* **AUSZUG ZUM LESEN**
◇ ◇ ◇ ◇
Veröffentlicht am: 03.08.2022

ZGM-Leiter Rachid Jaghou im Interview

Die Stadt Krefeld möchte bereits im Jahr 2035 klimaneutral sein. Das hat die Politik 2021 im Umweltausschuss beschlossen. Fast gleichzeitig traf auch der Betriebsausschuss des Zentralen Gebäudemanagements (ZGM) im vergangenen Jahr eine wichtige Entscheidung für den Klimaschutz und verabschiedete die „Planungsanweisungen für Städtische Liegenschaften" mit der Anlage „Nachhaltiges Bauen". Rund ein Jahr später zieht ZGM-Leiter Rachid Jaghou im Interview Bilanz.
◇ ◇ ◇ ◇
* **WAS ZU TUN IST**
A – Fasse den Absatz „Die Stadt Krefeld möchte bereits …“ aus dem Auszug zum Krefelder Klimaschutz als kurze Stichpunktliste zusammen und behalte dabei seine wesentlichen Fakten bei.
B – Schreibe den Teil des Auszugs zum Krefelder Klimaschutz, der mit den Worten „Veröffentlicht am: 03.08.2022“ beginnt und mit „im Interview Bilanz.“ endet, erneut ab und tausche dabei „Umweltausschuss“ gegen „Stadtrat“ aus.

* **ANGEZEIGTE DATEN**
◇ ◇ ◇ ◇
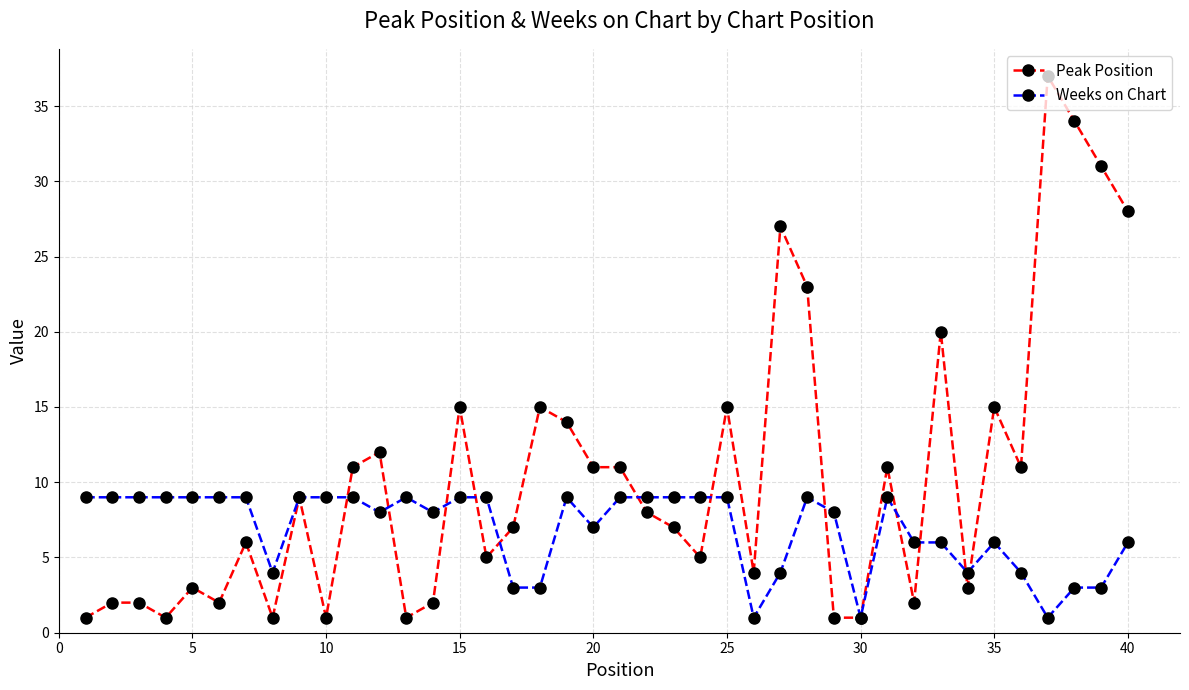

How many distinct data groups are displayed?

2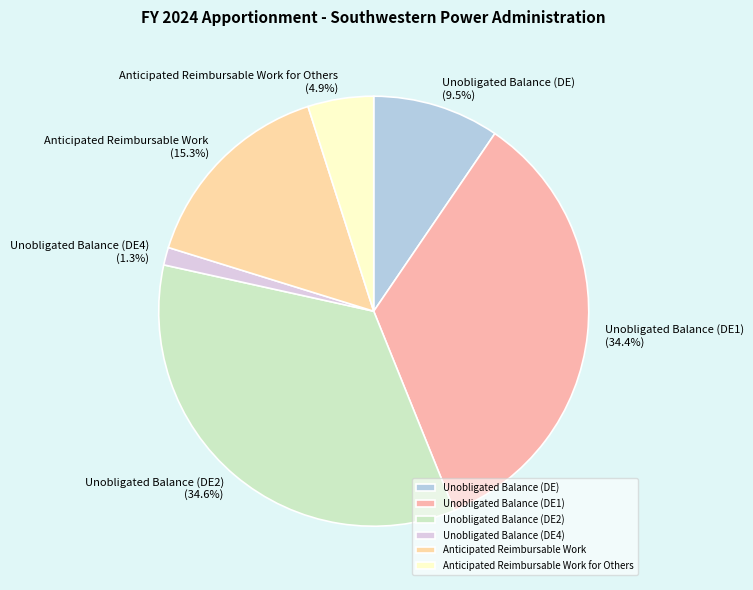

How many segments does this pie chart have?

6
◇ ◇ ◇ ◇
* **LÖSUNGEN IM EINZELNEN**
A –
- Krefeld will bereits 2035 klimaneutral sein; die Politik hat das 2021 im Umweltausschuss beschlossen.
- Fast gleichzeitig verabschiedete der Betriebsausschuss des Zentralen Gebäudemanagements (ZGM) die „Planungsanweisungen für Städtische Liegenschaften“ mit der Anlage „Nachhaltiges Bauen“.
- Rund ein Jahr später zieht ZGM-Leiter Rachid Jaghou im Interview Bilanz.

B –
Veröffentlicht am: 03.08.2022

ZGM-Leiter Rachid Jaghou im Interview

Die Stadt Krefeld möchte bereits im Jahr 2035 klimaneutral sein. Das hat die Politik 2021 im Stadtrat beschlossen. Fast gleichzeitig traf auch der Betriebsausschuss des Zentralen Gebäudemanagements (ZGM) im vergangenen Jahr eine wichtige Entscheidung für den Klimaschutz und verabschiedete die „Planungsanweisungen für Städtische Liegenschaften" mit der Anlage „Nachhaltiges Bauen". Rund ein Jahr später zieht ZGM-Leiter Rachid Jaghou im Interview Bilanz.